The table below describes the notation used by the string-hash output and for the result digests shown in the examples below.

Name Description
x/y A directed edge from vertex x to vertex y
E Indicates that all of the edges from a vertex have been encoded. This is necessary to enable the hash to distinguish: a → b → c; (“Va/Vb/VcEE”) and a → b; a → c; (“Va/VbE/VcEE”)
Rn A “back reference” to the nth preceding vertex record in the encoding. n is calculated by counting backwards through the list of previously visited vertices. In an identity-relationship, n is zero (a → a;) so it would be always encoded as “Va/R0E”; a loop between two adjacent vertices (a → b → a;) becomes “Va/Vb/R1EE”
Vx Entry for vertex x

A Simple Example

Looking at the graph below:

Simple Example

If vertex “a” is visited first, we generate its hash and memoize it; likewise for vertex “b”. When generating the hash for “c”, we can reuse the cached results for the two connected vertices.

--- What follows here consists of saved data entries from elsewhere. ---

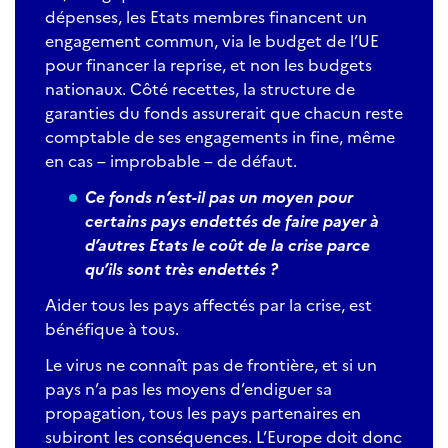
dépenses, les Etats membres financent un
engagement commun, via le budget de l’UE
pour financer la reprise, et non les budgets
nationaux. Côté recettes, la structure de
garanties du fonds assurerait que chacun reste
comptable de ses engagements in fine, même
en cas – improbable – de défaut.
Ce fonds n’est-il pas un moyen pour
certains pays endettés de faire payer à
d’autres Etats le coût de la crise parce
qu’ils sont très endettés ?
Aider tous les pays affectés par la crise, est
bénéfique à tous.
Le virus ne connaît pas de frontière, et si un
pays n’a pas les moyens d’endiguer sa
propagation, tous les pays partenaires en
subiront les conséquences. L’Europe doit donc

Conversely, if we were to visit the vertices in the opposite order (traversing the paths from “c” first), we would have already cached the results for both “a” and “b” when they are themselves visited.

Vertex Encoding Cached?
a VaE Yes
b VbE Yes
c Vc/VaE/VbEE Yes

A Looping Example

Looping example

Here we have a cycle between vertices “a” and “b”. In order to be able to record the looping edge we need to encode a “back-reference” to a previously visited vertex. This is done the index of that vertex relative to the current position: R0 encodes an edge that points to itself, R1 references to the preceeding vertex in the encoding, and so on. This means that we can memoize the results for vertices have edges to members of a loop but that aren’t included within the loop.

Vertex Encoding Cached?
a Va/Vb/R1EE No
b Vb/Va/R1EE No
c Vc/Va/Vb/R1EEE Yes

A Self-Loop

Self-Loop example

Here a vertex contains an edge back to the same vertex. We can treat this case specially and cache the result because the loop has just a single possible entry-point.

Vertex Encoding Cached?
a Va/Vb/R0E Yes
b Vb/R0E Yes

Hybrid Example

Hybrid example

This time we combine both examples: from vertex “a” we can reach a cluster of looping nodes ( “b” → “c” → “b” ) as well as an acyclic group ( “a” → “d” and so on).

Vertex Encoding Cached?
a Va/Vb/Vc/R1EE/Vd/VeE/VfEEE Yes
b Vb/Vc/R1EE No
c Vc/Vb/R1EE No
d Vd/VeE/VfEE Yes
e VeE Yes
f VfE Yes